GrabCAD user Daniel Herzeberg has an interesting account of a model he has shared with the GrabCAD community. A model of a valve that just so happens to be firmly implanted his chest, keeping his blood a'flowin'.
Less than two months ago, Daniel underwent open-heart surgery to have the heart valve you see above put into . After the surgery he followed up on his new implant to find out a little more about the the technology keeping his ticker going. What he found out turned out to be a series of related and interesting finding that made the 3D CAD software he uses even more meaningful.
On-X Life Technologies
"My doctors then told me about a promising new valve from a company called On-X Life Technologies, Inc. The designers of this valve had paid extra attention to every aspect of their valve that would improve hemodynamics, and hopefully someday (once all the data come in) eliminate the need for blood thinners. Through my research of the valve, as well as my direct contact with the company, I’ve learned how they used SolidWorks to design this revolutionary, life-saving medical device."
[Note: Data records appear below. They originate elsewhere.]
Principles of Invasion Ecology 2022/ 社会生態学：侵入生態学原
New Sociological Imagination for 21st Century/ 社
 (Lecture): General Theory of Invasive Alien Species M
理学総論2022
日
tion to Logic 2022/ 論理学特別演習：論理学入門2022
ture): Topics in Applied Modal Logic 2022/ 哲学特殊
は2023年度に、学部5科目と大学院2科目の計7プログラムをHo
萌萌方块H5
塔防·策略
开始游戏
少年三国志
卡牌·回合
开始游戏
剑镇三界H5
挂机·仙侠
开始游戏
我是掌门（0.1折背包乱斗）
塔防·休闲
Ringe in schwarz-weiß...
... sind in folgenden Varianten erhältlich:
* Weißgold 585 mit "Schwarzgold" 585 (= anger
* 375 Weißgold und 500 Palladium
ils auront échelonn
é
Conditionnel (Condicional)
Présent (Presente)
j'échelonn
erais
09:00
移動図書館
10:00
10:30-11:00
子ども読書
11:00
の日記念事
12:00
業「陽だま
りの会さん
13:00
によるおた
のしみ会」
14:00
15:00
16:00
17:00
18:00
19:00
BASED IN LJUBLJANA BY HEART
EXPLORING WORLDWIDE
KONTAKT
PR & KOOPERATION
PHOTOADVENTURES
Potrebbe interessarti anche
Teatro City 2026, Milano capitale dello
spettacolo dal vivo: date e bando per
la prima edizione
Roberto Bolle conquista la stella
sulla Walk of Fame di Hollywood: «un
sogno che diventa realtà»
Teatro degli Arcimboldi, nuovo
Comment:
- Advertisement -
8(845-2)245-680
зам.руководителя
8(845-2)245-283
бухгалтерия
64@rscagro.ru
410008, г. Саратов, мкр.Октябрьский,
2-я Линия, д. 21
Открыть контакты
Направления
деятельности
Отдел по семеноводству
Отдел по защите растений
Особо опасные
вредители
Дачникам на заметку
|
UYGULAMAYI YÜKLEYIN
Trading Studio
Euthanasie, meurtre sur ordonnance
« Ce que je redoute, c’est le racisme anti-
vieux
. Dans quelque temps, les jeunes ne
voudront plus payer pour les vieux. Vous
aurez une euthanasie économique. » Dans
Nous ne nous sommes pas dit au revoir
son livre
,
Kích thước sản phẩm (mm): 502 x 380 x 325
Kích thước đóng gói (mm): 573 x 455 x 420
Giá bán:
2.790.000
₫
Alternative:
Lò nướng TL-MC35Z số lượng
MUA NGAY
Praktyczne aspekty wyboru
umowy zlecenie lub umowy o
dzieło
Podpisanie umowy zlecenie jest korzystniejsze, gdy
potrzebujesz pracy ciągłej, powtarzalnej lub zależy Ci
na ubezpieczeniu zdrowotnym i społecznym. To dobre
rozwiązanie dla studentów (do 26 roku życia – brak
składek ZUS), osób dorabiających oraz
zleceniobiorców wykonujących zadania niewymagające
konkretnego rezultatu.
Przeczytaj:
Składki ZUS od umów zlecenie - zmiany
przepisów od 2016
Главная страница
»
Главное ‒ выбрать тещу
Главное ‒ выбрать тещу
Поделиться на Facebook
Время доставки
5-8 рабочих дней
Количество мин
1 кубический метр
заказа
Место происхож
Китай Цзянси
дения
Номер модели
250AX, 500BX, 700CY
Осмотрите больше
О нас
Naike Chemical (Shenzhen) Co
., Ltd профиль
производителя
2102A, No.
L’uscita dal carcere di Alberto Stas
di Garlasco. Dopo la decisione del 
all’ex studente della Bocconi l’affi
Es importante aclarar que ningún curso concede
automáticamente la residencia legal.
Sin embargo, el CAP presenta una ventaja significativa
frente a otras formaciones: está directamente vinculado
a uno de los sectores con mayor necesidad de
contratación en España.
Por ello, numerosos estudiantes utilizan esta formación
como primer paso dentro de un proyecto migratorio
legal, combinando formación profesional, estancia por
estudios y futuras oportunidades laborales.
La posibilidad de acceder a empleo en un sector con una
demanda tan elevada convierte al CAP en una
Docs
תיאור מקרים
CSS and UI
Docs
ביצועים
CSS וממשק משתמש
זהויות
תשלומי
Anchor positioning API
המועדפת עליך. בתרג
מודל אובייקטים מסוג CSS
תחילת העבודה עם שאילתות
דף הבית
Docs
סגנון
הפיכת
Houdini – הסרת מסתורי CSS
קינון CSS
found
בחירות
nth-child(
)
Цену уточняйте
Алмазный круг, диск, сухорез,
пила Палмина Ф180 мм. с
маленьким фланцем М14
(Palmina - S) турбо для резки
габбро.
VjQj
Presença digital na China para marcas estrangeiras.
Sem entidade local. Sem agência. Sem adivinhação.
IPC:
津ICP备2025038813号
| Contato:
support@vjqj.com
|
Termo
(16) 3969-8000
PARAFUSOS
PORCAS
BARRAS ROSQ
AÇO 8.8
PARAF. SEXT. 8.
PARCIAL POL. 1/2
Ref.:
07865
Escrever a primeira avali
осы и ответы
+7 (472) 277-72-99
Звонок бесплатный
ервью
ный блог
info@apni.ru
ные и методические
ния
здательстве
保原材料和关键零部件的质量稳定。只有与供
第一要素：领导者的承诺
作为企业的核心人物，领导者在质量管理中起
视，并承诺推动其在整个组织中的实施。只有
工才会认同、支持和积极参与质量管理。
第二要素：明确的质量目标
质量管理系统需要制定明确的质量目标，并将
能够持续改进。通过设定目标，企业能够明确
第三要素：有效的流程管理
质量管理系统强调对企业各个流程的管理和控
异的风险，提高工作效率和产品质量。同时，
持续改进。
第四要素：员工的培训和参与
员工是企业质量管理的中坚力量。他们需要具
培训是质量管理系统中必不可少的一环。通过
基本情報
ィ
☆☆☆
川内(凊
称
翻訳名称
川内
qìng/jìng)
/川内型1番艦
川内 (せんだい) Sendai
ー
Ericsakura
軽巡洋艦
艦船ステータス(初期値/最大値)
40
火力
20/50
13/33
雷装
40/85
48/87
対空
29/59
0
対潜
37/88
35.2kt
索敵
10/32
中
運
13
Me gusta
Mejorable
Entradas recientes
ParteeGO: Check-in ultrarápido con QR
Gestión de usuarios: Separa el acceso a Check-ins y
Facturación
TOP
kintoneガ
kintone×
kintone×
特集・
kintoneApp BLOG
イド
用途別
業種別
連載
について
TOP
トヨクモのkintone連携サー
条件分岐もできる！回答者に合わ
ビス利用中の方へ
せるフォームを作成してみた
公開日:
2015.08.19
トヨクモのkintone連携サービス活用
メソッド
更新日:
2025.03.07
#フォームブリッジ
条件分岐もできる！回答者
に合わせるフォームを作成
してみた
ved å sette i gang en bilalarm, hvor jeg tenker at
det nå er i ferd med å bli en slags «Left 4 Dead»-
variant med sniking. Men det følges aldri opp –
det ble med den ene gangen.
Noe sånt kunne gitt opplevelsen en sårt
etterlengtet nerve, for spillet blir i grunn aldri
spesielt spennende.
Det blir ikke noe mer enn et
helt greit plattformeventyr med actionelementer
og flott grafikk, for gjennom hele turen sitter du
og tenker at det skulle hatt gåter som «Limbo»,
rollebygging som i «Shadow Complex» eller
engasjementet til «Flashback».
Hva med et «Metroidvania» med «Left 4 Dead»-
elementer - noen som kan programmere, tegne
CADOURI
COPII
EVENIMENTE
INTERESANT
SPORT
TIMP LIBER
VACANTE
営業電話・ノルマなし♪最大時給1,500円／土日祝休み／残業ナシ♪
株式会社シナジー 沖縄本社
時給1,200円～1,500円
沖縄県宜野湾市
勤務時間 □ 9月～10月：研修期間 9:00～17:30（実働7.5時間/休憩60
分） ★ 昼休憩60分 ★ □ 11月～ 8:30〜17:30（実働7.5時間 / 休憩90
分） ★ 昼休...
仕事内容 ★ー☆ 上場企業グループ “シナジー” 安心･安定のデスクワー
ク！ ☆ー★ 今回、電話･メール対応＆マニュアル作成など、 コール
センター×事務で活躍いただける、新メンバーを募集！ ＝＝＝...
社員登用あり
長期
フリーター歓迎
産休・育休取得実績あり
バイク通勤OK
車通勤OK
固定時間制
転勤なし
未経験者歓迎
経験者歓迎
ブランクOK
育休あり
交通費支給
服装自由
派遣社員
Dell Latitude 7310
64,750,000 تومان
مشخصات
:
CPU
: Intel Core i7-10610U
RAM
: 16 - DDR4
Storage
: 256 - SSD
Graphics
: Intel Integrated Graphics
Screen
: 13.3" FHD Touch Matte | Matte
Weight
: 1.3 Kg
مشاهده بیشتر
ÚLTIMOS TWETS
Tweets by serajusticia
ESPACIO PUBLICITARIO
From inlet flares and leaflet operation, X-flow redesigned a heart valve that reduces turbulence and clotting. I recommend you read the rest of his account at his website where he provides more detail on what went into the development of a heart valve that is providing new possibilities for heart patience. You may also be interested in the challenge he's put forth. Can you solve it?
Given the diameter of the valve and surrounding artery (1 inch) and my systolic (115 mmHg or 15.33 kPa), and diastolic (65 mmHg or 8.666 kPa) blood pressure, can you create a semi-accurate model of the valve opening and closing? Complete with snazzy visualizations, of course.